There is a problem with the law, however. It should be changed to require the redaction of Social Security numbers from UCC forms. The basic numerical DNA of a citizen should not be available for anyone to see on the secretary of state’s Web site.
No kidding.
- Pension Tension (HT Don Luskin at PoorAndStupid.com) — The actuarial liabilities of public pensions, even excluding Social Security, probably dwarf those of private-sector companies:
Already facing deficits of more than $110 billion, public-employee pension plans in Los Angeles and elsewhere in the state have overestimated future investment income in a move that could imperil the systems and require taxpayer bailouts, former Mayor Richard Riordan and other financial experts warn.
Pension systems in California are operating on assumptions of a 7.5 percent to 8.5 percent annual return on investment portfolios, but investment experts say historical trends suggest stocks will increase by only 6 percent to 7 percent annually.
If you lower the assumed rate of return, you necessarily have to assume that more taxpayer money will be required to meet pension obligations.
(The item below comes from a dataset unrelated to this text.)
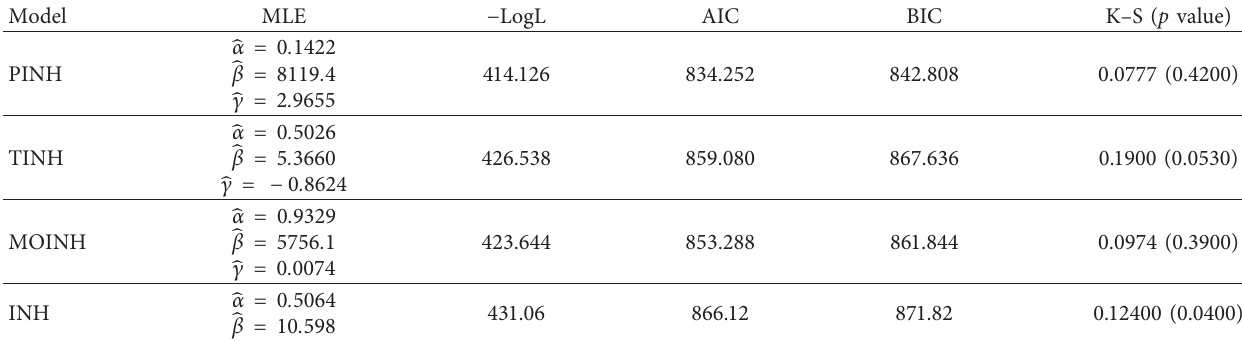
Table 5: ML estimates and goodness-of-fit measures for the first data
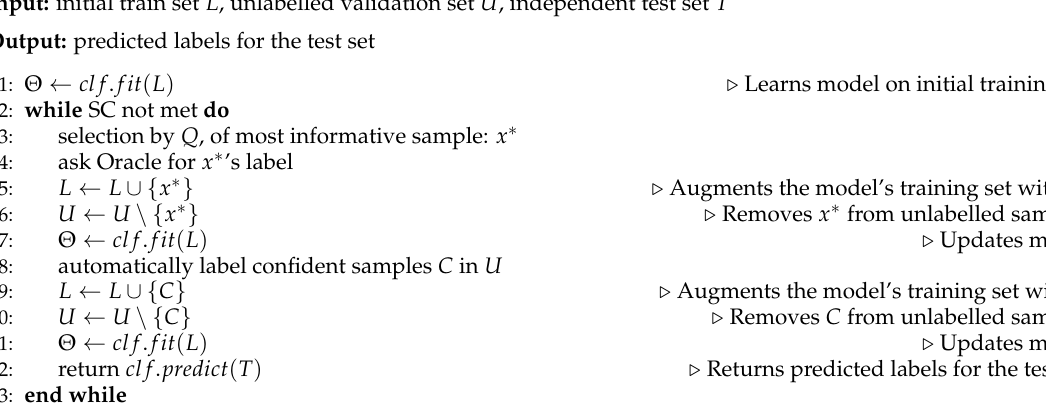
Algorithm 2 Semi-Supervised Active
Or (heaven forbid), you have to start renegotiating overly generous pension promises that should not have been made in the first place, while doing your best not to impact people who are roughly age 50 and older who have might have begun planning on the promises made.
The article is a bit incomplete; an investment of all funds in stocks would probably yield the 7.5% - 8.5% the funds appear to be assuming, but prudent pension fund management usually dictates that a portfolio should have at least some more conservative investments, such as bonds and money-market funds, included in the mix. Since that should be the case, an assumption of 6% to 7% is more reasonable.
The bottom line is that public pension managers and their plan sponsors (i.e., the cities, counties, and the state) had better face up to the problem, which grows worse with each passing day.